§ **Given text**:
Hubble image of a luminous red galaxy (LRG) gravitationally distorting the light from a much more distant blue galaxy, a technique known as gravitational lensing. The shape of the galaxy doing the lensing created an almost circular image. An oblong galaxy would create more of an Einstein Ring effect. Credit: ESA/Hubble & NASA
Hubble image of a luminous red galaxy (LRG) gravitationally distorting the light from a much more distant blue galaxy, a technique known as gravitational lensing. The shape of the galaxy doing the lensing created an almost circular image. An oblong galaxy would create more of an Einstein Ring effect. Credit: ESA/Hubble & NASA

When looking to study the most distant objects in the Universe, astronomers often rely on a technique known as Gravitational Lensing. Based on the principles of Einstein’s Theory of General Relativity, this technique involves relying on a large distribution of matter (such as a galaxy cluster or star) to magnify the light coming from a distant object, thereby making it appear brighter and larger.

This technique has allowed for the study of individual stars in distant galaxies. In a recent study, an international team of astronomers used a galaxy cluster to study the farthest individual star ever seen in the Universe. Although it normally to faint to observe, the presence of a foreground galaxy cluster allowed the team to study the star in order to test a theory about dark matter.

The study which describes their research recently appeared in the scientific journal Nature Astronomy under the title “Extreme magnification of an individual star at redshift 1.5 by a galaxy-cluster lens“. The study was led by Patrick L. Kelly, an assistant professor the University of Minnesota, and included members from the Las Cumbres Observatory, the National Optical Astronomical Observatory, the Harvard-Smithsonian Center for Astrophysics (CfA), the Ecole Polytechnique Federale de Lausanne (EPFL), and multiple universities and research institutions.

§ **Request A**: Copy out every one of the object count rows exactly, leaving the pictures out of your answer.

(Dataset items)
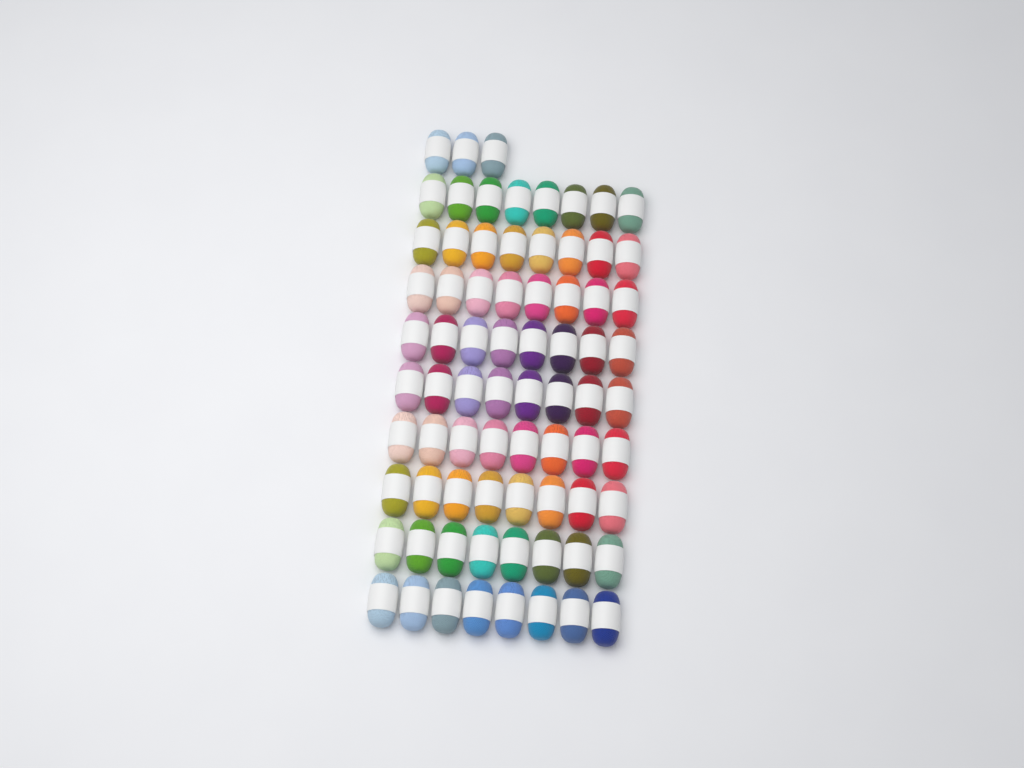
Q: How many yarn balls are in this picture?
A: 75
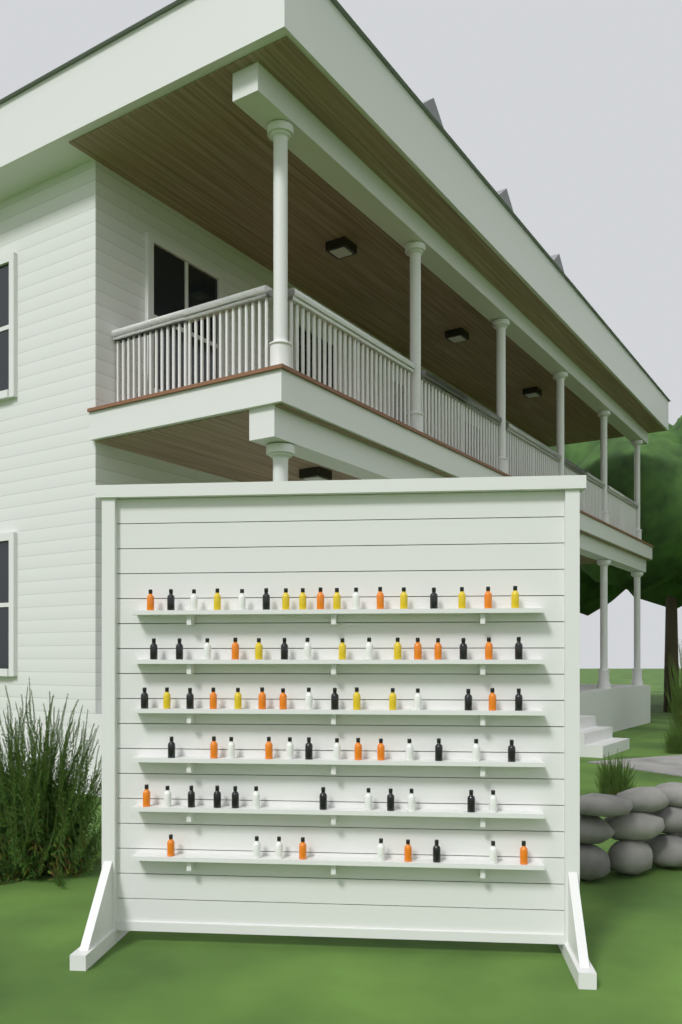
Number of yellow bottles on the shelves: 14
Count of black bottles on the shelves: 24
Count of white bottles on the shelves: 22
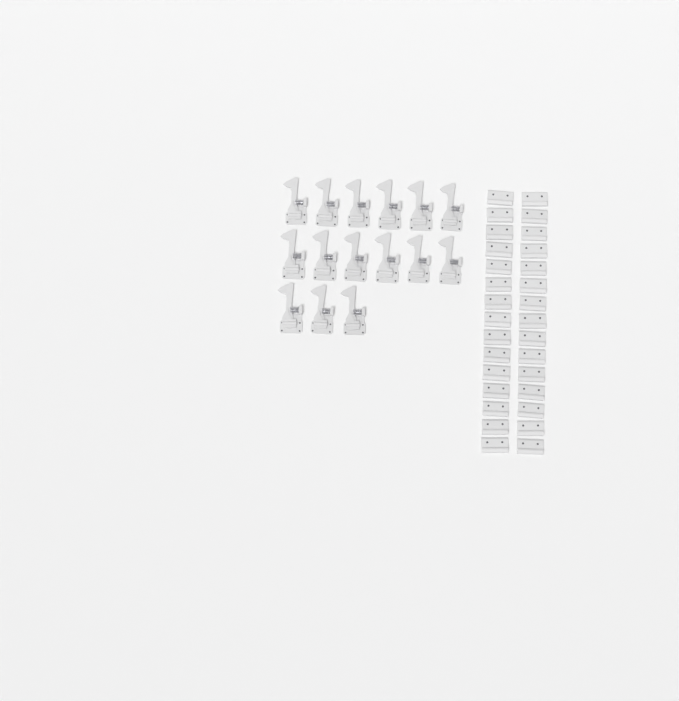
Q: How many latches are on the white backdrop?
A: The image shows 15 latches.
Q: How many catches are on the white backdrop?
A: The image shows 30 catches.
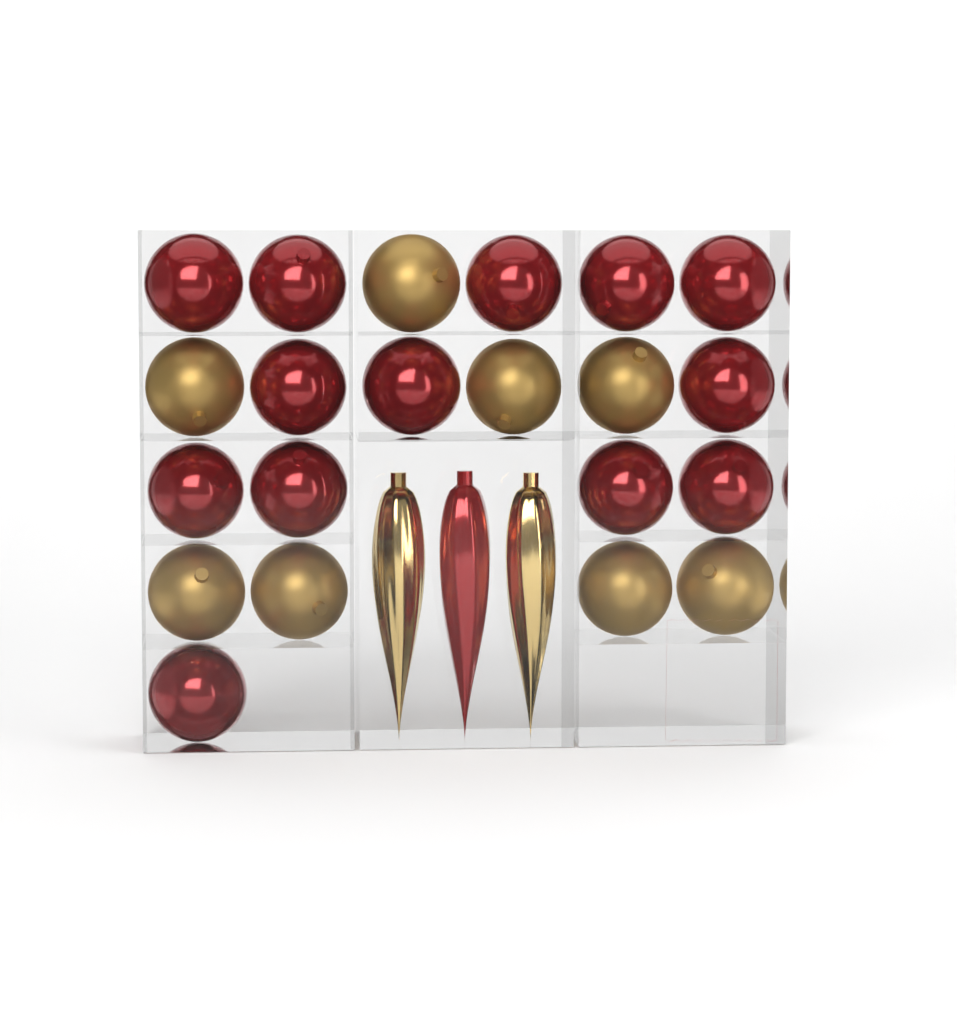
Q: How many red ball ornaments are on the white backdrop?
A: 13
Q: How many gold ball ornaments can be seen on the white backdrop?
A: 8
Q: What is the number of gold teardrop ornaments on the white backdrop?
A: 2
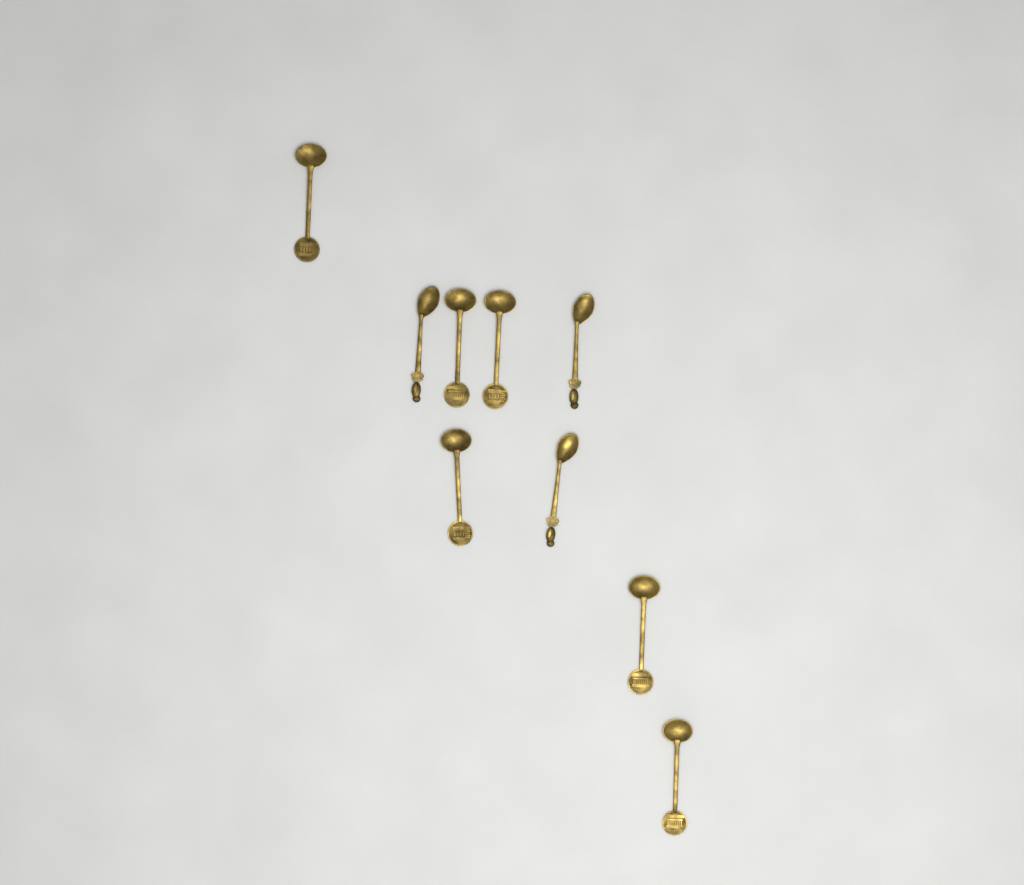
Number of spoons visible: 9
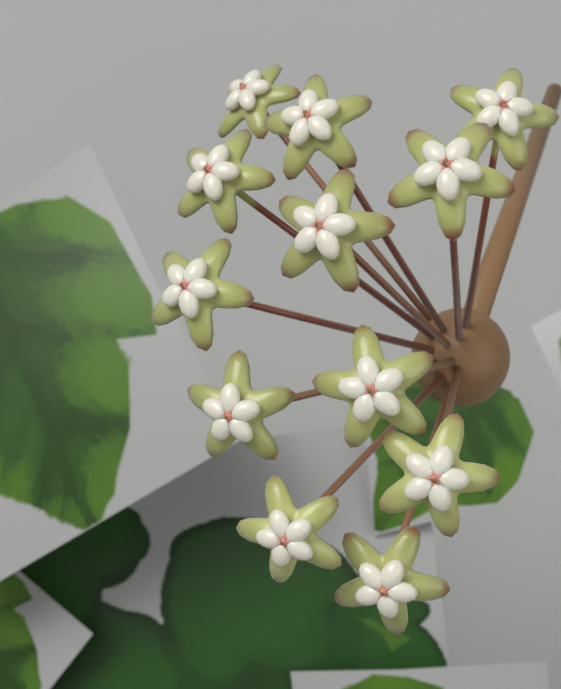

§ **Request B**: Restate the whole gravitational lensing text word for word.

§ **Exercise output A**:
Q: How many yarn balls are in this picture?
A: 75
Number of yellow bottles on the shelves: 14
Count of black bottles on the shelves: 24
Count of white bottles on the shelves: 22
Q: How many latches are on the white backdrop?
A: The image shows 15 latches.
Q: How many catches are on the white backdrop?
A: The image shows 30 catches.
Q: How many red ball ornaments are on the white backdrop?
A: 13
Q: How many gold ball ornaments can be seen on the white backdrop?
A: 8
Q: What is the number of gold teardrop ornaments on the white backdrop?
A: 2
Number of spoons visible: 9

§ **Exercise output B**:
Hubble image of a luminous red galaxy (LRG) gravitationally distorting the light from a much more distant blue galaxy, a technique known as gravitational lensing. The shape of the galaxy doing the lensing created an almost circular image. An oblong galaxy would create more of an Einstein Ring effect. Credit: ESA/Hubble & NASA
Hubble image of a luminous red galaxy (LRG) gravitationally distorting the light from a much more distant blue galaxy, a technique known as gravitational lensing. The shape of the galaxy doing the lensing created an almost circular image. An oblong galaxy would create more of an Einstein Ring effect. Credit: ESA/Hubble & NASA

When looking to study the most distant objects in the Universe, astronomers often rely on a technique known as Gravitational Lensing. Based on the principles of Einstein’s Theory of General Relativity, this technique involves relying on a large distribution of matter (such as a galaxy cluster or star) to magnify the light coming from a distant object, thereby making it appear brighter and larger.

This technique has allowed for the study of individual stars in distant galaxies. In a recent study, an international team of astronomers used a galaxy cluster to study the farthest individual star ever seen in the Universe. Although it normally to faint to observe, the presence of a foreground galaxy cluster allowed the team to study the star in order to test a theory about dark matter.

The study which describes their research recently appeared in the scientific journal Nature Astronomy under the title “Extreme magnification of an individual star at redshift 1.5 by a galaxy-cluster lens“. The study was led by Patrick L. Kelly, an assistant professor the University of Minnesota, and included members from the Las Cumbres Observatory, the National Optical Astronomical Observatory, the Harvard-Smithsonian Center for Astrophysics (CfA), the Ecole Polytechnique Federale de Lausanne (EPFL), and multiple universities and research institutions.